___ DATASET RECORDS ___
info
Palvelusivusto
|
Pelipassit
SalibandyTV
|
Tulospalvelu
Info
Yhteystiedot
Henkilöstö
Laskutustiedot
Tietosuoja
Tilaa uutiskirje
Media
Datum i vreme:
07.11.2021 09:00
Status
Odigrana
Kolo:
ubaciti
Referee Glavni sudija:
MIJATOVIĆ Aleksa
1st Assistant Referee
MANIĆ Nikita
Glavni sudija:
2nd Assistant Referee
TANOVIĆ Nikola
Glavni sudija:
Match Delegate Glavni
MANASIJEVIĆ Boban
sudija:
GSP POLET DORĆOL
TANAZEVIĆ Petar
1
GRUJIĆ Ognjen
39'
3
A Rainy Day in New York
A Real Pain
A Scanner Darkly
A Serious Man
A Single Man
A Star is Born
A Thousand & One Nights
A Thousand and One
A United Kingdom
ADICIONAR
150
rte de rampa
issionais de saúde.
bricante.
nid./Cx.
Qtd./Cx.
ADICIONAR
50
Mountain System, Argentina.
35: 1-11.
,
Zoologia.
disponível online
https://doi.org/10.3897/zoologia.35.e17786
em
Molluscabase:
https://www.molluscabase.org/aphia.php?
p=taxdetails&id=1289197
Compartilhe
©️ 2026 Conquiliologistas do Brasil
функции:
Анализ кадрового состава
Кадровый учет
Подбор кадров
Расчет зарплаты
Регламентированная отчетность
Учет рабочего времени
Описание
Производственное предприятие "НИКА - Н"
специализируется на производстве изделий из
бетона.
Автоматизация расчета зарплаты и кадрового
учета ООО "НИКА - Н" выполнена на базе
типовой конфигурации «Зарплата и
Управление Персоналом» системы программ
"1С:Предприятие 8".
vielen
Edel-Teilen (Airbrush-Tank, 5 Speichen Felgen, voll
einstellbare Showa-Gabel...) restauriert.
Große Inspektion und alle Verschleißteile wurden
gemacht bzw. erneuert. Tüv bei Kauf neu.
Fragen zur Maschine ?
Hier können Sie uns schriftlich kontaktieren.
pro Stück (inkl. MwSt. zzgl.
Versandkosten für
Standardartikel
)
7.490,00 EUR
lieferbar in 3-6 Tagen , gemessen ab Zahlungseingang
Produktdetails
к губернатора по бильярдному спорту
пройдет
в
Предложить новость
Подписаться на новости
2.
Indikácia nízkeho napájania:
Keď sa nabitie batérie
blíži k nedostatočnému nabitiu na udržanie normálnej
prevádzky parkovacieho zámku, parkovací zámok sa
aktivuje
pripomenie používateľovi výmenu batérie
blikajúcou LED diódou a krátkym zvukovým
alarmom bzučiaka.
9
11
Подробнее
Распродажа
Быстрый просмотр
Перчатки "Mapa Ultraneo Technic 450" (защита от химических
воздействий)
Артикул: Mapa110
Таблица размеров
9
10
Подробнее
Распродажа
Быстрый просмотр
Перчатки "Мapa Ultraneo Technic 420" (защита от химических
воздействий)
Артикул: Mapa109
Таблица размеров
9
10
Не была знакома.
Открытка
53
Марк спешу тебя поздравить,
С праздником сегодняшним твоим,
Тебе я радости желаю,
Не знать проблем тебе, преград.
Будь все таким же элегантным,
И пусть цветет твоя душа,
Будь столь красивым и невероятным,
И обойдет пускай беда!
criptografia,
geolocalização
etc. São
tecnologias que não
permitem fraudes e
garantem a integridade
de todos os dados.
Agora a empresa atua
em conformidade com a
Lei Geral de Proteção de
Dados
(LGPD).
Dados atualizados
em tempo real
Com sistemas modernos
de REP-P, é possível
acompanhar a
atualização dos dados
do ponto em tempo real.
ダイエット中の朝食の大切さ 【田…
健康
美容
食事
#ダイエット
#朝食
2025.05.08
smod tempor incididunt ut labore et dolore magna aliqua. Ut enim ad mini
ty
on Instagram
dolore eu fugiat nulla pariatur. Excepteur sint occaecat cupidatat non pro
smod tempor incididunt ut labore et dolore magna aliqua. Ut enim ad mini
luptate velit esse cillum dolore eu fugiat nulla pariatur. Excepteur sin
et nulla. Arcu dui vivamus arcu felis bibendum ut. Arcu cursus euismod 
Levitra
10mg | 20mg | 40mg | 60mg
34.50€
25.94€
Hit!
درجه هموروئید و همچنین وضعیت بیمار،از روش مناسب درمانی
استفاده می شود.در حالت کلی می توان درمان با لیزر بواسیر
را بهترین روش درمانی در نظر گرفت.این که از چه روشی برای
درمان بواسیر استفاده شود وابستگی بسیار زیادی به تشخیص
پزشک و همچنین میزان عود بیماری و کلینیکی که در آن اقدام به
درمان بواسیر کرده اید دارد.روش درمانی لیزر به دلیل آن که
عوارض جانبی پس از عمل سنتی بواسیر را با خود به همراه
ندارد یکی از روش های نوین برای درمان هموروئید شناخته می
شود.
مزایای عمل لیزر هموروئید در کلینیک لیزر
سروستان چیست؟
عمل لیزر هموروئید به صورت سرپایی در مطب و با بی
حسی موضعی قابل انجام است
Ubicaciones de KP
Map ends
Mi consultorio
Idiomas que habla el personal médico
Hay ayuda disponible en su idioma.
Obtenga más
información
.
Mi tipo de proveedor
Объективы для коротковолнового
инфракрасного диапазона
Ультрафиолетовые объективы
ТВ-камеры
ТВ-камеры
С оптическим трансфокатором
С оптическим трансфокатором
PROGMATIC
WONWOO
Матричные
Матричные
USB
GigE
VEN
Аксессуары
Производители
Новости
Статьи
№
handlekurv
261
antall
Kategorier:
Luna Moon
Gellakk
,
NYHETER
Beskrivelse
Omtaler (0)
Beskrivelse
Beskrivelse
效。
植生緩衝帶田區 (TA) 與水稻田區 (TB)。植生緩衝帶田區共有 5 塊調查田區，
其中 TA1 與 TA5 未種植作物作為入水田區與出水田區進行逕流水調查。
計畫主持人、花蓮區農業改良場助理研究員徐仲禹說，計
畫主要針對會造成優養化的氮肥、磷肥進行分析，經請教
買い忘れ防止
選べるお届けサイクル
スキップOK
___
▸ **ABOUT THIS TASK**
Repeat word for word the lines above that run from the line containing "disponível online" through the line containing "pripomenie používateľovi výmenu batérie", both ends included, and nothing else.

▸ **WRITTEN ANSWER**
disponível online
https://doi.org/10.3897/zoologia.35.e17786
em
Molluscabase:
https://www.molluscabase.org/aphia.php?
p=taxdetails&id=1289197
Compartilhe
©️ 2026 Conquiliologistas do Brasil
функции:
Анализ кадрового состава
Кадровый учет
Подбор кадров
Расчет зарплаты
Регламентированная отчетность
Учет рабочего времени
Описание
Производственное предприятие "НИКА - Н"
специализируется на производстве изделий из
бетона.
Автоматизация расчета зарплаты и кадрового
учета ООО "НИКА - Н" выполнена на базе
типовой конфигурации «Зарплата и
Управление Персоналом» системы программ
"1С:Предприятие 8".
vielen
Edel-Teilen (Airbrush-Tank, 5 Speichen Felgen, voll
einstellbare Showa-Gabel...) restauriert.
Große Inspektion und alle Verschleißteile wurden
gemacht bzw. erneuert. Tüv bei Kauf neu.
Fragen zur Maschine ?
Hier können Sie uns schriftlich kontaktieren.
pro Stück (inkl. MwSt. zzgl.
Versandkosten für
Standardartikel
)
7.490,00 EUR
lieferbar in 3-6 Tagen , gemessen ab Zahlungseingang
Produktdetails
к губернатора по бильярдному спорту
пройдет
в
Предложить новость
Подписаться на новости
2.
Indikácia nízkeho napájania:
Keď sa nabitie batérie
blíži k nedostatočnému nabitiu na udržanie normálnej
prevádzky parkovacieho zámku, parkovací zámok sa
aktivuje
pripomenie používateľovi výmenu batérie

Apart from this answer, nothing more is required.